==== DOCUMENT PASSAGE

A. As far as I know, I don't think so. I don't know. It wouldn't have been any of his business.
Q. Thank you very much. No further questions.
EXAMINATION BY DR. SEIDL (For the defendant Oswald Pohl):
Q. Witness, I have only two questions to ask you. My first question is concerned with Document NO-057, which is Prosecution Exhibit 487, in Document Book 19, Action Reinhardt. This is on Page 24 of the German Document Book.
A. Yes, I have found it.
Q. That is a report of SS Gruppenfuehrer Globocnik about the economic aspect of Action Reinhardt, dated 18 January 1944. The document says, and I quote: "The economic aspect of Action Reinhardt collected in the WVHA under Special Task G, which I am in charge of.." My question to you is connected with Globocnik's report. Do you know, Witness, whether in the WVHA there was such an agency which concentrated these tasks in its agency?

========
==== DATA PROVIDED

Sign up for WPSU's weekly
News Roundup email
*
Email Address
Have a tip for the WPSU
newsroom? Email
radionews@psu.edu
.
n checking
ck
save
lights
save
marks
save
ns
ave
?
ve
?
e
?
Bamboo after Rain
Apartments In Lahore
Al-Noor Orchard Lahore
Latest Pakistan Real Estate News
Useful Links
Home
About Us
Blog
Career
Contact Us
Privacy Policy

========

● INSTRUCTIONS:
A. Answer these questions using the trial transcript:
(i) Which defendant is Dr. Seidl examining the witness for?
(ii) What date does the transcript give for Globocnik's report?
(iii) On which page of the German Document Book is Document NO-057 found?
B. Copy out every line of the records exactly as it appears, keeping the same order.

● WRITTEN ANSWERS:
A.
(i) Oswald Pohl
(ii) 18 January 1944
(iii) Page 24

B.
Sign up for WPSU's weekly
News Roundup email
*
Email Address
Have a tip for the WPSU
newsroom? Email
radionews@psu.edu
.
n checking
ck
save
lights
save
marks
save
ns
ave
?
ve
?
e
?
Bamboo after Rain
Apartments In Lahore
Al-Noor Orchard Lahore
Latest Pakistan Real Estate News
Useful Links
Home
About Us
Blog
Career
Contact Us
Privacy Policy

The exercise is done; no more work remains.